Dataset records
Content starts
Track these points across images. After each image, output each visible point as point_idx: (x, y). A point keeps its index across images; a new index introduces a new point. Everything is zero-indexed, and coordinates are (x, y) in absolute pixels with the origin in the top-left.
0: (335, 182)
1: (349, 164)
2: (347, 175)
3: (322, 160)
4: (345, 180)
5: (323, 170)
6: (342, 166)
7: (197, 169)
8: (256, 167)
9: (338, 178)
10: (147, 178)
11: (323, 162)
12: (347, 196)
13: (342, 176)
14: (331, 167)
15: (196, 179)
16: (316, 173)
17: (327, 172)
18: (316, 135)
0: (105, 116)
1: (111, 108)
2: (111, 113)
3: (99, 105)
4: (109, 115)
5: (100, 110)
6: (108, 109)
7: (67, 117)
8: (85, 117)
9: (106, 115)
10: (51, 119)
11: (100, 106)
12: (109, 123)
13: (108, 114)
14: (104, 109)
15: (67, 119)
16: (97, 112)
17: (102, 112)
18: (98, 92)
Content ends
Content starts
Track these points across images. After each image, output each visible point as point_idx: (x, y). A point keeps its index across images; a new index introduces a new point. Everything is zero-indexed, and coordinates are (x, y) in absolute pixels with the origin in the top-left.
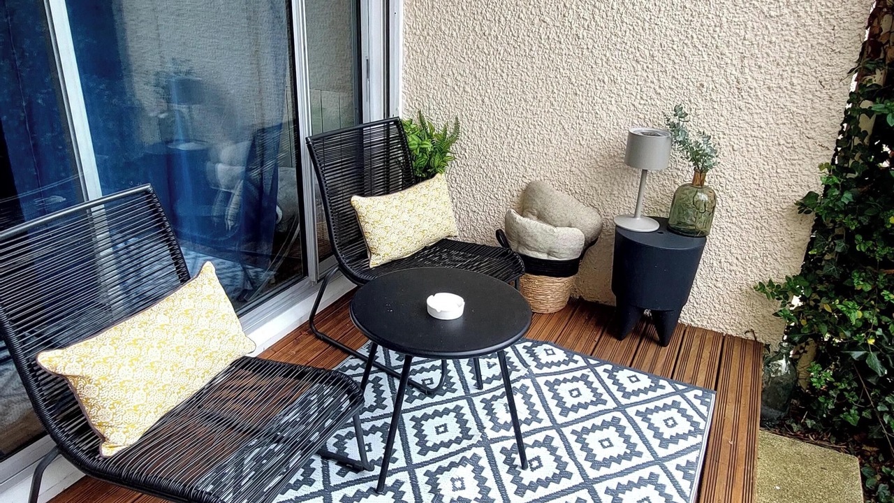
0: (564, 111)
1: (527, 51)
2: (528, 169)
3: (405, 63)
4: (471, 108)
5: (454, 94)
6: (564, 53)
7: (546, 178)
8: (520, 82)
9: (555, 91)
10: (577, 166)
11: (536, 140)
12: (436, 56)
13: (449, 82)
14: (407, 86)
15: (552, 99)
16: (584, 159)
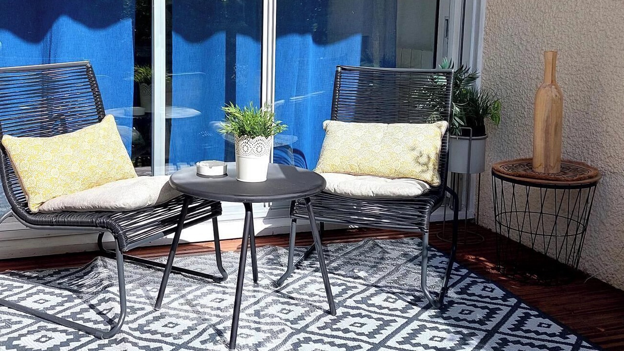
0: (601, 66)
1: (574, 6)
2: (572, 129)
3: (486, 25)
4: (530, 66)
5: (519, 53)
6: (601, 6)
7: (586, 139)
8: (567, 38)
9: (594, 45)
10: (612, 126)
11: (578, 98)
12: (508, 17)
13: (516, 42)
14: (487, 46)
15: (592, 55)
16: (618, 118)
Content ends
Content starts
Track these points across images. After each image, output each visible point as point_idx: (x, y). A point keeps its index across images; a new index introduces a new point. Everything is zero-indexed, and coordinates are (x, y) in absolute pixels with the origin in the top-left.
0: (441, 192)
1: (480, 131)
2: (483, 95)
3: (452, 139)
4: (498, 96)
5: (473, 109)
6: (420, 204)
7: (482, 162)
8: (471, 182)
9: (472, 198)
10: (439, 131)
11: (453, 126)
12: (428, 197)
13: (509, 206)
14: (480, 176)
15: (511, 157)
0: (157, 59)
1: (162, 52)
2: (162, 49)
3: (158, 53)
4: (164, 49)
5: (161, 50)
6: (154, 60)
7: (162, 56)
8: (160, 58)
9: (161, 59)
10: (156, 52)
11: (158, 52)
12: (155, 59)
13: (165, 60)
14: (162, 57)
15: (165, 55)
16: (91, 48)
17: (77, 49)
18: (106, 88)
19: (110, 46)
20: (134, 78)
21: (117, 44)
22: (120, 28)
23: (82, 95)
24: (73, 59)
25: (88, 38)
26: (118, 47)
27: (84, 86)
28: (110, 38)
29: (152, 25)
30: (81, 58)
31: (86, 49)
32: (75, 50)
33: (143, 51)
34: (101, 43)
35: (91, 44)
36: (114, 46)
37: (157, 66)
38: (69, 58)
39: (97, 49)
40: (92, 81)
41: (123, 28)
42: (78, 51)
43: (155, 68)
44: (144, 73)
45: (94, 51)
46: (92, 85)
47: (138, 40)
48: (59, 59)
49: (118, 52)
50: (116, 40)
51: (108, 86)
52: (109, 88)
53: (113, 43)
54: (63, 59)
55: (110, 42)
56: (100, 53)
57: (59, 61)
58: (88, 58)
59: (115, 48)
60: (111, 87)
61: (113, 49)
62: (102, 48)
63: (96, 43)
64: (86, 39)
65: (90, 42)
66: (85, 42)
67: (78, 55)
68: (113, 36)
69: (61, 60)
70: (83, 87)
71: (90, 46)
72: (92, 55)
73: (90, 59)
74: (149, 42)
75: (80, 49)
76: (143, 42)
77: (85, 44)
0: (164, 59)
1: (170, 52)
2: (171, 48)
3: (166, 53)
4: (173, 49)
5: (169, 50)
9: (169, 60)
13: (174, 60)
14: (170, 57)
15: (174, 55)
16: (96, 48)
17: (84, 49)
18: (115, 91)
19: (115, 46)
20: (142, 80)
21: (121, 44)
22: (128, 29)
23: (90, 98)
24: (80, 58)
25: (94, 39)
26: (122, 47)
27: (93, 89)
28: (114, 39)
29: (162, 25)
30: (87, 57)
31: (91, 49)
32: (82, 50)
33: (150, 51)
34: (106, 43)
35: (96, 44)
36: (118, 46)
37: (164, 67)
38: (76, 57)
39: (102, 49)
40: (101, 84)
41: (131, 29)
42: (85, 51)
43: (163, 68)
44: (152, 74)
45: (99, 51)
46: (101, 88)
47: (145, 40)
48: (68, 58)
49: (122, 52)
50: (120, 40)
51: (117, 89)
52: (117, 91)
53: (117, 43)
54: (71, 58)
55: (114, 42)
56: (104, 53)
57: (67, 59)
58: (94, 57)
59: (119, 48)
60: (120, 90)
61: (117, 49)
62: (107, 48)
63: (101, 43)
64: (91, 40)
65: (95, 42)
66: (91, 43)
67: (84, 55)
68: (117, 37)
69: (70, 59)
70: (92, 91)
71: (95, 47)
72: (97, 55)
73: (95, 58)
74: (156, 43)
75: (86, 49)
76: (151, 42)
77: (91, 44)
Content ends
What you have to do
From the records above, retype only the lines starting at the line that contains "9: (472, 198)" and ending at the line that contains "18: (106, 88)", both included.

Answer to this task
9: (472, 198)
10: (439, 131)
11: (453, 126)
12: (428, 197)
13: (509, 206)
14: (480, 176)
15: (511, 157)
0: (157, 59)
1: (162, 52)
2: (162, 49)
3: (158, 53)
4: (164, 49)
5: (161, 50)
6: (154, 60)
7: (162, 56)
8: (160, 58)
9: (161, 59)
10: (156, 52)
11: (158, 52)
12: (155, 59)
13: (165, 60)
14: (162, 57)
15: (165, 55)
16: (91, 48)
17: (77, 49)
18: (106, 88)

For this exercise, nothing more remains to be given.